EXCERPT ->
↓

By Drs. Les & Leslie Parrott

“We want someone who holds nothing back from us, someone who trusts us with personal secrets. Intimacy fills our hearts deepest longings…”

Young Couple Sitting On Steps Of BuildingStraight from our bestselling book Saving Your Marriage Before It Starts, comes this truth about trust: it’s the cornerstone of all intimacy.

Trust is truly the foundation of all healthy relationships. A strong sense of trust is essential to the longevity of a marriage. Whether you’re establishing trust in the beginning of your relationship, or whether you’re trying to rebuild damaged trust between you and your spouse, these six tips will get you on the road to a more trusting relationship.

  1. Keep Your Word

To the best of your ability, always do the things you say you’re going to do. If you tell your spouse you’re going to be at a certain place, be there. If you’ve said you’re going to spend time with friends or family, be with the people you said you would be with.

It’s simple, but being true to your word goes a long way toward creating a solid trust between you and your husband or wife. Knowing that you are honest about your location, the company you’re keeping, or just knowing that you’re going to keep a promise will help your spouse feel secure–and that is priceless.

  1. Be Transparent

Are you afraid to be honest about someone you’re communicating or spending time with? Places you’re going?

Would you hand your phone or computer to your spouse without a second thought? Or are you afraid of what he or she may read or see?

Transparency means that you and your spouse don’t have anything to hide from one another. It’s not about allowing your spouse to control or dominate you. It’s about feeling safe enough to open yourself fully before that person–voluntarily–without worrying about what he or she may see.

↑

WORK TO COMPLETE ->
A - According to the excerpt on trust, what is trust the cornerstone of?
B - Please extract the stretch of the excerpt on trust from "1. Keep Your" through "Places you’re going?".
Rely only on the excerpt on trust.

PROVIDED RECORDS ->
↓

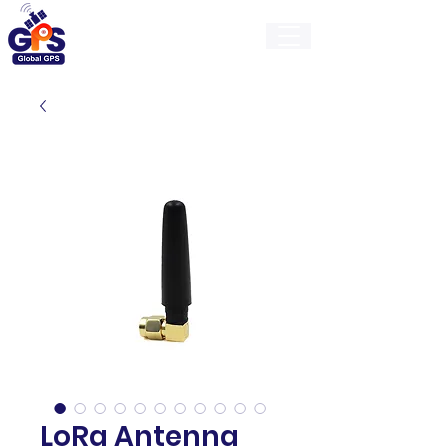
GlobalGps
LoRa Antenna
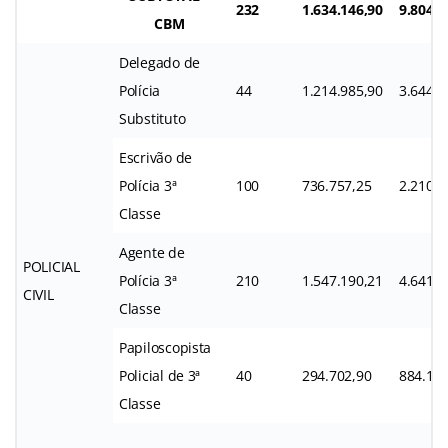
232
1.634.146,90
9.804.8
CBM
Delegado de
Polícia
44
1.214.985,90
3.644.9
Substituto
Escrivão de
Polícia 3ª
100
736.757,25
2.210.2
Classe
Agente de
POLICIAL
Polícia 3ª
210
1.547.190,21
4.641.5
CIVIL
Classe
Papiloscopista
Policial de 3ª
40
294.702,90
884.108
Classe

↑

SOLUTIONS FOR EACH TASK ->
A - All intimacy.

B -
1. Keep Your Word

To the best of your ability, always do the things you say you’re going to do. If you tell your spouse you’re going to be at a certain place, be there. If you’ve said you’re going to spend time with friends or family, be with the people you said you would be with.

It’s simple, but being true to your word goes a long way toward creating a solid trust between you and your husband or wife. Knowing that you are honest about your location, the company you’re keeping, or just knowing that you’re going to keep a promise will help your spouse feel secure–and that is priceless.

  1. Be Transparent

Are you afraid to be honest about someone you’re communicating or spending time with? Places you’re going?